◆ **REQUIRED ACTION**
Among the entries that follow, some lines contain the word "manager". Show all of them.

◆ **EXERCISE MATERIALS**
/---
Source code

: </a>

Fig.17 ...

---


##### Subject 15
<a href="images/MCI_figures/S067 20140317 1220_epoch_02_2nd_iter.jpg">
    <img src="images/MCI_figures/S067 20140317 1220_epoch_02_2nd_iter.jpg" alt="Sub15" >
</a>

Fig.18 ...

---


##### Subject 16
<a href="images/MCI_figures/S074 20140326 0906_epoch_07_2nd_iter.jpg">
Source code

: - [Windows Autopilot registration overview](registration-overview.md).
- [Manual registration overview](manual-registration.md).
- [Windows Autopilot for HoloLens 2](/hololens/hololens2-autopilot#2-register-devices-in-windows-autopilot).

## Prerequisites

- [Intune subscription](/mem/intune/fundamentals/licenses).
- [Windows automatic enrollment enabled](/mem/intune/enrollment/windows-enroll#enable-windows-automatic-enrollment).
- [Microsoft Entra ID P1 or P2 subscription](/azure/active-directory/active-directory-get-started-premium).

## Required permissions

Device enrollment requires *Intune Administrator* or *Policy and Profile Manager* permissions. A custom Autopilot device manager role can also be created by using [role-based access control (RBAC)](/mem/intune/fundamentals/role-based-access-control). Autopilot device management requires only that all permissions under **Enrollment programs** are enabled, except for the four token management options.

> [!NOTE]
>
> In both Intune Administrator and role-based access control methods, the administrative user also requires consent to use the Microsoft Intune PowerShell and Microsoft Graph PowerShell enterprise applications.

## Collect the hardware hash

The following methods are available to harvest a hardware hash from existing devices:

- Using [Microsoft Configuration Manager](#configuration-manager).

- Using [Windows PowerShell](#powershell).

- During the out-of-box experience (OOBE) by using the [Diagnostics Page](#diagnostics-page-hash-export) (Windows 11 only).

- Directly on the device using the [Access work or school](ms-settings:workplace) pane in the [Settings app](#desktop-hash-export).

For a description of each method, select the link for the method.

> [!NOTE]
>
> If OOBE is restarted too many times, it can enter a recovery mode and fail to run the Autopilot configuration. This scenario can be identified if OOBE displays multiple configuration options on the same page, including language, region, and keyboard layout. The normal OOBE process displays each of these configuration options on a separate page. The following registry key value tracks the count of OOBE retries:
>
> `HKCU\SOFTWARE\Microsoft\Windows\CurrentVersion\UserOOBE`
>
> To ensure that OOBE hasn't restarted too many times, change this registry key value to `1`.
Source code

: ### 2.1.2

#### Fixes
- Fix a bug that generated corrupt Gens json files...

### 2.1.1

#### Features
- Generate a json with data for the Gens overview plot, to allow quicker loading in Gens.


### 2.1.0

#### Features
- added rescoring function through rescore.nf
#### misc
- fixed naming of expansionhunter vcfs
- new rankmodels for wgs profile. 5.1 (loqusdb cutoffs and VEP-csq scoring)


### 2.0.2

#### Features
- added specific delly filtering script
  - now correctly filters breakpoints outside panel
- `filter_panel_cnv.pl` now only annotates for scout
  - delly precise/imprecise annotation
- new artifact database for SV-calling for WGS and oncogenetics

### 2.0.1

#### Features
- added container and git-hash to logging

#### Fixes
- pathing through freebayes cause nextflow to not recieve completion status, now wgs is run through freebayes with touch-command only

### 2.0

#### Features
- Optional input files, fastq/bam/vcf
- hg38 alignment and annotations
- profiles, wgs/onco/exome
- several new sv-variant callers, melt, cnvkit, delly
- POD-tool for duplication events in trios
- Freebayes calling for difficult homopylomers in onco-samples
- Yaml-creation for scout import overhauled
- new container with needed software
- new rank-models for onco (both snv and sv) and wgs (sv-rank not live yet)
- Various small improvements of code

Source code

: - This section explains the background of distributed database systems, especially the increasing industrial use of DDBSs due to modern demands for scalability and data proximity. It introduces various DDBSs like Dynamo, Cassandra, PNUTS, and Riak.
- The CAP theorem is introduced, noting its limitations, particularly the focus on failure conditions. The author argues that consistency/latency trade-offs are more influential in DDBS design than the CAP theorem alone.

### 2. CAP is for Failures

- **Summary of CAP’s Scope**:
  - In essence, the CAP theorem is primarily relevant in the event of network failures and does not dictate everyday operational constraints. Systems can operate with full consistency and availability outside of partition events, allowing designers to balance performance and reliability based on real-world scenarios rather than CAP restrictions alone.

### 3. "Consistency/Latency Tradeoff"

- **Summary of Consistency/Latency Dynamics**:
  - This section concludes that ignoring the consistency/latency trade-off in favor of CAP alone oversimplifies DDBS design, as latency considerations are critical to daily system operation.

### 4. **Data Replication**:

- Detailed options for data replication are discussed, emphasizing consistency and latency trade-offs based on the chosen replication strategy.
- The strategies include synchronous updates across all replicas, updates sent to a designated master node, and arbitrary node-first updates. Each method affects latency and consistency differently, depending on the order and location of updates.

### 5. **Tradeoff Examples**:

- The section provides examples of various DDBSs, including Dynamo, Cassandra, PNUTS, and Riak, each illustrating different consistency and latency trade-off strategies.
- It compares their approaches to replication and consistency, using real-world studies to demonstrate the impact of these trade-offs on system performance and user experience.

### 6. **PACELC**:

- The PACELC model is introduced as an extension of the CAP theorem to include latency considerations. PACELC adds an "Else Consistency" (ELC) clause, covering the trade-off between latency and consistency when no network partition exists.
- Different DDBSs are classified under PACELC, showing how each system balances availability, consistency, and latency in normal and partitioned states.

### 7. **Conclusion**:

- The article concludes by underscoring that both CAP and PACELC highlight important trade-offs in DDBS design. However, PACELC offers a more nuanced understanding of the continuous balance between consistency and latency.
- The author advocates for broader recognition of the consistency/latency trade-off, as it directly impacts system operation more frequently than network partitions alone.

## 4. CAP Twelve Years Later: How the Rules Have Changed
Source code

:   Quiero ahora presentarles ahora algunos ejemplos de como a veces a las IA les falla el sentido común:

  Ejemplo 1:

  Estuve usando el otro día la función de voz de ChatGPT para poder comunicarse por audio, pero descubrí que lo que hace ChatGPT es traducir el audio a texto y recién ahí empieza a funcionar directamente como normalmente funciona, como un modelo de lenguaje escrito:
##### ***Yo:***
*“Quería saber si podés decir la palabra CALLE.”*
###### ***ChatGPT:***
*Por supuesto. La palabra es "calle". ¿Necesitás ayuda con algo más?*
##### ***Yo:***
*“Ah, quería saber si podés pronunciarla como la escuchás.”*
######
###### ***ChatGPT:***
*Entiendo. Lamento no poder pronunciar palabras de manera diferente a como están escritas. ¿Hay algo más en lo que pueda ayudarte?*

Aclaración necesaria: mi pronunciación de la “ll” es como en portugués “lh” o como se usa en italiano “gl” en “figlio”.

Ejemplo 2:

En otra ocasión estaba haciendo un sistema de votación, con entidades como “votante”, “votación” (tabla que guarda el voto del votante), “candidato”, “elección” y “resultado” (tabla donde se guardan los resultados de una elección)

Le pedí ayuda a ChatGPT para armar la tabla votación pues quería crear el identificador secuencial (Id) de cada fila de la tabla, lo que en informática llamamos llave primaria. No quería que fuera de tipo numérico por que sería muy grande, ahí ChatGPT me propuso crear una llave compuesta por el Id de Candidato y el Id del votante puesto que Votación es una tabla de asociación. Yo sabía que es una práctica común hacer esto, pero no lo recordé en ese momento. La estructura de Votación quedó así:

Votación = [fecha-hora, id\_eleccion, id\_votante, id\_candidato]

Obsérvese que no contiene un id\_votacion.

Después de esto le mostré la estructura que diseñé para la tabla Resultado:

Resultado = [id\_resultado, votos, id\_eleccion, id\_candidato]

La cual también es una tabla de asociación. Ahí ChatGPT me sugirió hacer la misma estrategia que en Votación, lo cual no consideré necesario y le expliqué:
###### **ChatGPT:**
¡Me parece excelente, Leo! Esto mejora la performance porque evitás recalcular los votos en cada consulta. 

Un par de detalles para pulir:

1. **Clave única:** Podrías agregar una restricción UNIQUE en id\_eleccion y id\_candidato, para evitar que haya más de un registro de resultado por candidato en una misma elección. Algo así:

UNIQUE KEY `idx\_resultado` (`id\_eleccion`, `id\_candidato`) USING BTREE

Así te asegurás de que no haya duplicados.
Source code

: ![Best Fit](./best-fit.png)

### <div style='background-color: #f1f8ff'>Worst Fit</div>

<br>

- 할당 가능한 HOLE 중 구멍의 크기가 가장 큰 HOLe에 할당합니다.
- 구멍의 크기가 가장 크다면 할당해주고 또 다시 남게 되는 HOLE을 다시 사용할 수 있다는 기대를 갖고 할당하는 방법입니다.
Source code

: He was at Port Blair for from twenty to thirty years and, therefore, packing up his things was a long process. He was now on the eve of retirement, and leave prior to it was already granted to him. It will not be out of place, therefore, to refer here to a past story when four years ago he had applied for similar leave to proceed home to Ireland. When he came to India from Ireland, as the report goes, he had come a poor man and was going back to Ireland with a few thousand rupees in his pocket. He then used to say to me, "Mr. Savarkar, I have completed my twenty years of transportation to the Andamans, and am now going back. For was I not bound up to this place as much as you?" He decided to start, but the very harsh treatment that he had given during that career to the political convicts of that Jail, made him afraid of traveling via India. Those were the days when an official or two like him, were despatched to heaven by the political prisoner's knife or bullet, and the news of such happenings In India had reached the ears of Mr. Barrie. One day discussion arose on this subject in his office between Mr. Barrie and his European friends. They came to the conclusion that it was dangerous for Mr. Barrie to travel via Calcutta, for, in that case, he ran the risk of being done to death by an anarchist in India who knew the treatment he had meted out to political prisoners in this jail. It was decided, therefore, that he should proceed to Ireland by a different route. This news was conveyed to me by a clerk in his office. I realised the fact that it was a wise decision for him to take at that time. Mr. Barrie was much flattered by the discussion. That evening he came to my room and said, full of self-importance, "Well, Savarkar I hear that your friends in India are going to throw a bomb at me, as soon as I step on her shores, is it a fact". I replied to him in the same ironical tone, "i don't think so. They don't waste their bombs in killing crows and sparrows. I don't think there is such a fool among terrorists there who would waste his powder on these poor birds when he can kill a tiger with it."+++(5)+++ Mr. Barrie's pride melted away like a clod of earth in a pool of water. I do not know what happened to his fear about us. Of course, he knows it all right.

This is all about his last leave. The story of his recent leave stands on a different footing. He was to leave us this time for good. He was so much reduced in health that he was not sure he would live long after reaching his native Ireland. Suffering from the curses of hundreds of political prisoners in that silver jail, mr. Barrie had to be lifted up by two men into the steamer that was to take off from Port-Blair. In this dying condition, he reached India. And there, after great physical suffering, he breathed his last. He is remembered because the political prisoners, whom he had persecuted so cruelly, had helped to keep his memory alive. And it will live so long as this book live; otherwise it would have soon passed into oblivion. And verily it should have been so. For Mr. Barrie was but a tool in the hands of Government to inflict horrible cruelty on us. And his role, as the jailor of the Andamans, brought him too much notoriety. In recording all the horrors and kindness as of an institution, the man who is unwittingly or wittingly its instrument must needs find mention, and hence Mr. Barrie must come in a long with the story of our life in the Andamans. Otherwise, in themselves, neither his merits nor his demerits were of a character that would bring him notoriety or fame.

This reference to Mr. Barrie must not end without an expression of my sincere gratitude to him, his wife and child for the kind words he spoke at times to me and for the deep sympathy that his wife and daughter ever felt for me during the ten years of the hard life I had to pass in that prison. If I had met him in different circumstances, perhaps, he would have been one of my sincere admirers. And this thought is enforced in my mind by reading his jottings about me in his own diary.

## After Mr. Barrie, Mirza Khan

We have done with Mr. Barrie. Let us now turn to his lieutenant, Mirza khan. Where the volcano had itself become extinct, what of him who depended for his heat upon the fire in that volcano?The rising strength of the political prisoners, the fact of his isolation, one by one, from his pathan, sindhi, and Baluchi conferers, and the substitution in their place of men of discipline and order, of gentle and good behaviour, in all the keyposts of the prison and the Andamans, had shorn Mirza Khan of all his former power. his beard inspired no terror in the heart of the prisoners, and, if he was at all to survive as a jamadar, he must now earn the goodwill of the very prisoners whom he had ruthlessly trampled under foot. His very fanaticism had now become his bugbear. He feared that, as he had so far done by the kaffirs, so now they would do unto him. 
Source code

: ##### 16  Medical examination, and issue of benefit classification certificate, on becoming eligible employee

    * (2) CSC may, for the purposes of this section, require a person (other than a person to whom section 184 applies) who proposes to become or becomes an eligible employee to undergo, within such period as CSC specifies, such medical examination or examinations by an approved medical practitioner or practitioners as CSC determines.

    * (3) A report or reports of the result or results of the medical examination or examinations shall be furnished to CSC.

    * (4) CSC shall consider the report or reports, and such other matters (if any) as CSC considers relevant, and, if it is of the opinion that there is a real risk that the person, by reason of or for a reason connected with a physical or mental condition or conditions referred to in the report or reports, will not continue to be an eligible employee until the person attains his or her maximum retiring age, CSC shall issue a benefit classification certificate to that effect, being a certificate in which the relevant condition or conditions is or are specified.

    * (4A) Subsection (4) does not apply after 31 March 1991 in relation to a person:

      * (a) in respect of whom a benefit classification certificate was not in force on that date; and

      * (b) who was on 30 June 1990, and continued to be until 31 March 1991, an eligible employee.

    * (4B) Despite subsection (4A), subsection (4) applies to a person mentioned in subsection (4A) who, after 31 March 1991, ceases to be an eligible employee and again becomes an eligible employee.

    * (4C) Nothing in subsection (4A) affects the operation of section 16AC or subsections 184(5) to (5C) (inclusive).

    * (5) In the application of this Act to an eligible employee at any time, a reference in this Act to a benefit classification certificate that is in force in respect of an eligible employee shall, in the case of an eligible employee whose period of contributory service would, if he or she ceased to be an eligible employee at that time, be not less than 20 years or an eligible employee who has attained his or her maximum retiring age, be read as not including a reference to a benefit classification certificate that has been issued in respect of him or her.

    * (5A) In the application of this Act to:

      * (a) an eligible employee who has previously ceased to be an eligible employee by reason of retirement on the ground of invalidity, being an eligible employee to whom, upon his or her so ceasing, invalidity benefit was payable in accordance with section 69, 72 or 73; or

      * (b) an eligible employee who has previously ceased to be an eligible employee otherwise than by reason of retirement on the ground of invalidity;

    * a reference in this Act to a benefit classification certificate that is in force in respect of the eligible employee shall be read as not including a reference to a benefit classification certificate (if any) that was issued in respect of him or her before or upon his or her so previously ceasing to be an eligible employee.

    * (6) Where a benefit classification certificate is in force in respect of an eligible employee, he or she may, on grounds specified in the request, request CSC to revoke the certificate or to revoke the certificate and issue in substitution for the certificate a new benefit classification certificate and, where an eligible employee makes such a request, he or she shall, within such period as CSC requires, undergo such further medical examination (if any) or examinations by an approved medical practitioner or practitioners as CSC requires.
\---
◆ **WRITTEN REPLY**
Device enrollment requires *Intune Administrator* or *Policy and Profile Manager* permissions. A custom Autopilot device manager role can also be created by using [role-based access control (RBAC)](/mem/intune/fundamentals/role-based-access-control). Autopilot device management requires only that all permissions under **Enrollment programs** are enabled, except for the four token management options.
- Using [Microsoft Configuration Manager](#configuration-manager).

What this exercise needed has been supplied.